◆ **Data for the task**:

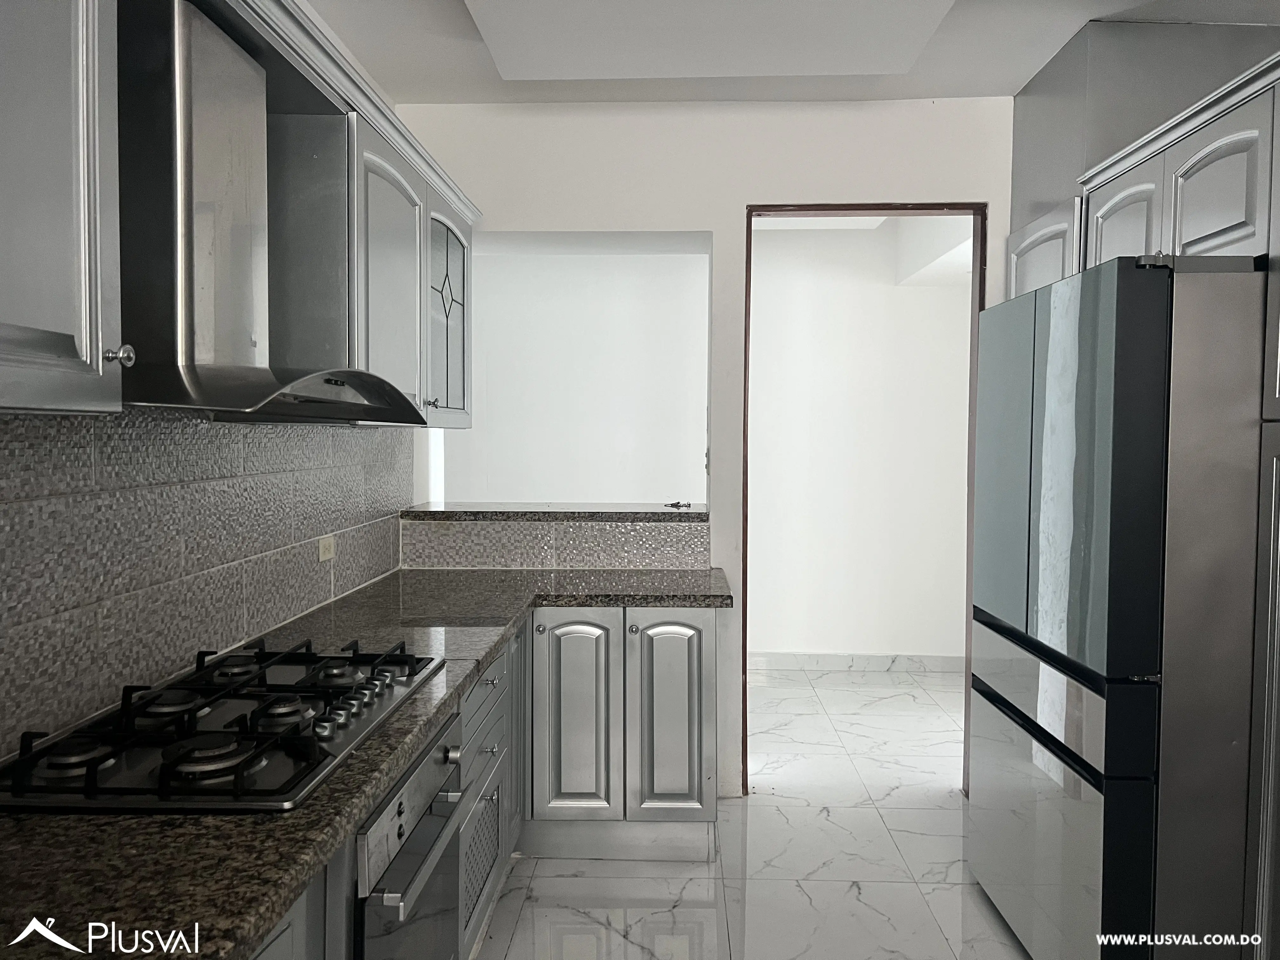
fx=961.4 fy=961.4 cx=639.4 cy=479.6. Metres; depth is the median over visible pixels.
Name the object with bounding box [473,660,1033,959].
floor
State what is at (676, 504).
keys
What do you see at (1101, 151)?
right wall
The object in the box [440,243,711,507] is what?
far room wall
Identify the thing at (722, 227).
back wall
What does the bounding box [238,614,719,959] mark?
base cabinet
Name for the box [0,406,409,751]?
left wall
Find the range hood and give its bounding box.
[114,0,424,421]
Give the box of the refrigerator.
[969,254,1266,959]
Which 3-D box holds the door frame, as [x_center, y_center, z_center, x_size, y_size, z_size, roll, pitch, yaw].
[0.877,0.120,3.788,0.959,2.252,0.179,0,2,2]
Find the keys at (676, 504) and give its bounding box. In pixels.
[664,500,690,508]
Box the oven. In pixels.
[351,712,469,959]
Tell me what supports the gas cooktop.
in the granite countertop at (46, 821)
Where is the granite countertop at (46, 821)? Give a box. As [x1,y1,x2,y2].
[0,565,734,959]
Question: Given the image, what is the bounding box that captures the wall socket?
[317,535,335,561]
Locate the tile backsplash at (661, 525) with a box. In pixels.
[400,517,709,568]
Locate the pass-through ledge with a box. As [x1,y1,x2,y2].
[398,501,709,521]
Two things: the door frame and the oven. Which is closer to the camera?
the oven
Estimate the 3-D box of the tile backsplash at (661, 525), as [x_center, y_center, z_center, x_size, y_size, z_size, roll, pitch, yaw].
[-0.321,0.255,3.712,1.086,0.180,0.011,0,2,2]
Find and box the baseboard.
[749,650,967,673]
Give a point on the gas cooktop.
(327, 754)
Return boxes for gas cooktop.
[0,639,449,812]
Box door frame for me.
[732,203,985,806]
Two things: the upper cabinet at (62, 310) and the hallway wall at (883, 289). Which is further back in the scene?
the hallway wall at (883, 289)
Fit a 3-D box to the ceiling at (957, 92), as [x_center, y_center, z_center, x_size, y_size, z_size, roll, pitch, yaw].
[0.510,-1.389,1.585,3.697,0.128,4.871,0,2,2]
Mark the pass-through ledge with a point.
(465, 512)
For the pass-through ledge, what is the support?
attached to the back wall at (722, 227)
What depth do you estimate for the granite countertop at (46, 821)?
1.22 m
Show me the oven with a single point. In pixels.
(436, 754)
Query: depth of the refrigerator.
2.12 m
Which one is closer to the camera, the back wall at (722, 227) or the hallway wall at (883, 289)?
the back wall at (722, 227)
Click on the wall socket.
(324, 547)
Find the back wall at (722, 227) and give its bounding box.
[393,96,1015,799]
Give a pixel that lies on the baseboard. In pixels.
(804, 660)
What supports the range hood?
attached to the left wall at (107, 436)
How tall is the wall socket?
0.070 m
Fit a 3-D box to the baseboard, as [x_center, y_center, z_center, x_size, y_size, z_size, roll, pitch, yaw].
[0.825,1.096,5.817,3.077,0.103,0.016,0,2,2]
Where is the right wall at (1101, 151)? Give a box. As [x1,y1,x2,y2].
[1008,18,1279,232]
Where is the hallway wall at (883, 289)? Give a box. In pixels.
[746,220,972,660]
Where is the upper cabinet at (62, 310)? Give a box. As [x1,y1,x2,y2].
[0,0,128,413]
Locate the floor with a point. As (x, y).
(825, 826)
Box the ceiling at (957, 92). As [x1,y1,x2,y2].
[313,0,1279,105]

---

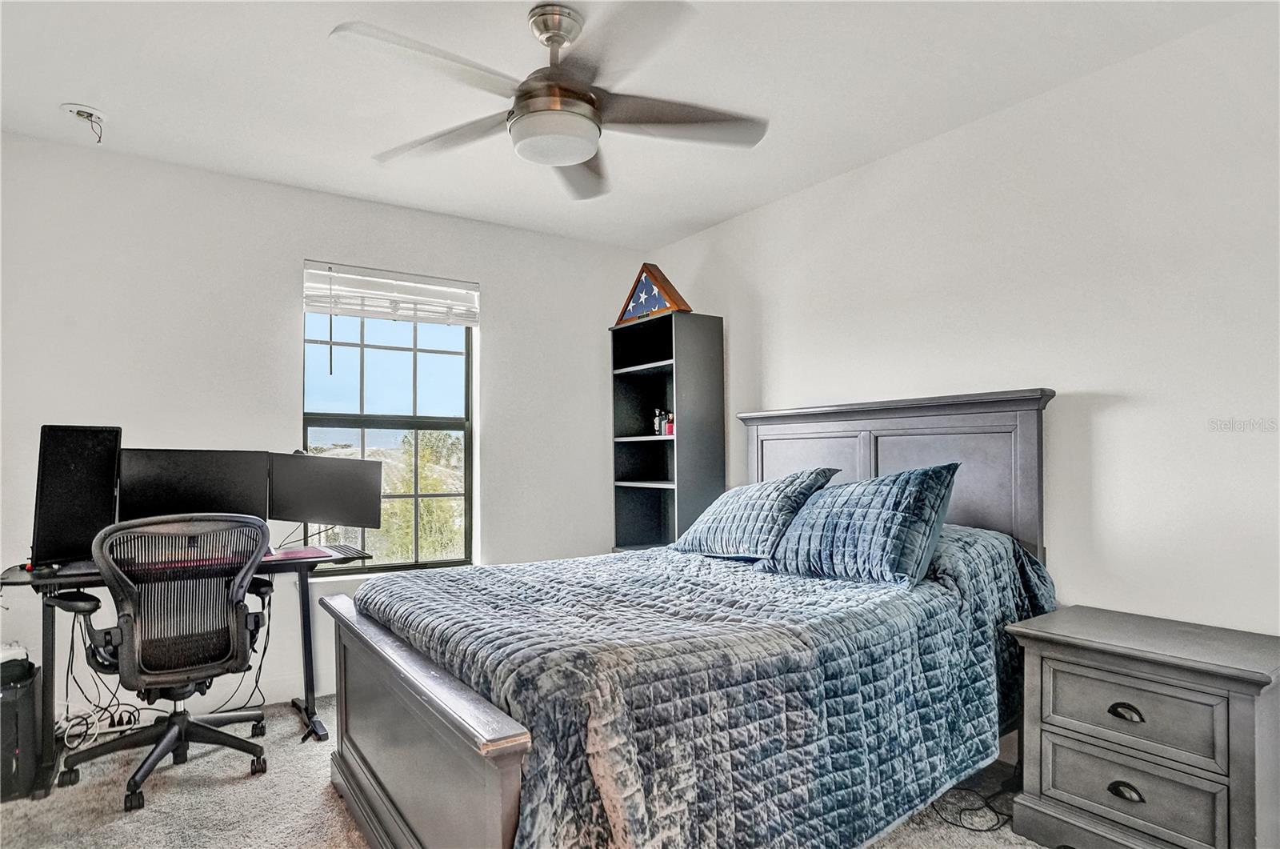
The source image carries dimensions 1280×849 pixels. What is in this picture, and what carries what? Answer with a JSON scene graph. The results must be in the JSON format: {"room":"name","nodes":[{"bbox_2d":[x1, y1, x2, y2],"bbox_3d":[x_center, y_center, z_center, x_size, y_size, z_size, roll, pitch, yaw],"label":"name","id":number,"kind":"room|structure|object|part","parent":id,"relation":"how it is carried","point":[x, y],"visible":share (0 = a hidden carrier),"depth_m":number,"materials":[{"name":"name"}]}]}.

◆ **What is being asked**:
Scan the listing above and copy all lines containing the word "visible".

◆ **Response area**:
fx=961.4 fy=961.4 cx=639.4 cy=479.6. Metres; depth is the median over visible pixels.
The source image carries dimensions 1280×849 pixels. What is in this picture, and what carries what? Answer with a JSON scene graph. The results must be in the JSON format: {"room":"name","nodes":[{"bbox_2d":[x1, y1, x2, y2],"bbox_3d":[x_center, y_center, z_center, x_size, y_size, z_size, roll, pitch, yaw],"label":"name","id":number,"kind":"room|structure|object|part","parent":id,"relation":"how it is carried","point":[x, y],"visible":share (0 = a hidden carrier),"depth_m":number,"materials":[{"name":"name"}]}]}.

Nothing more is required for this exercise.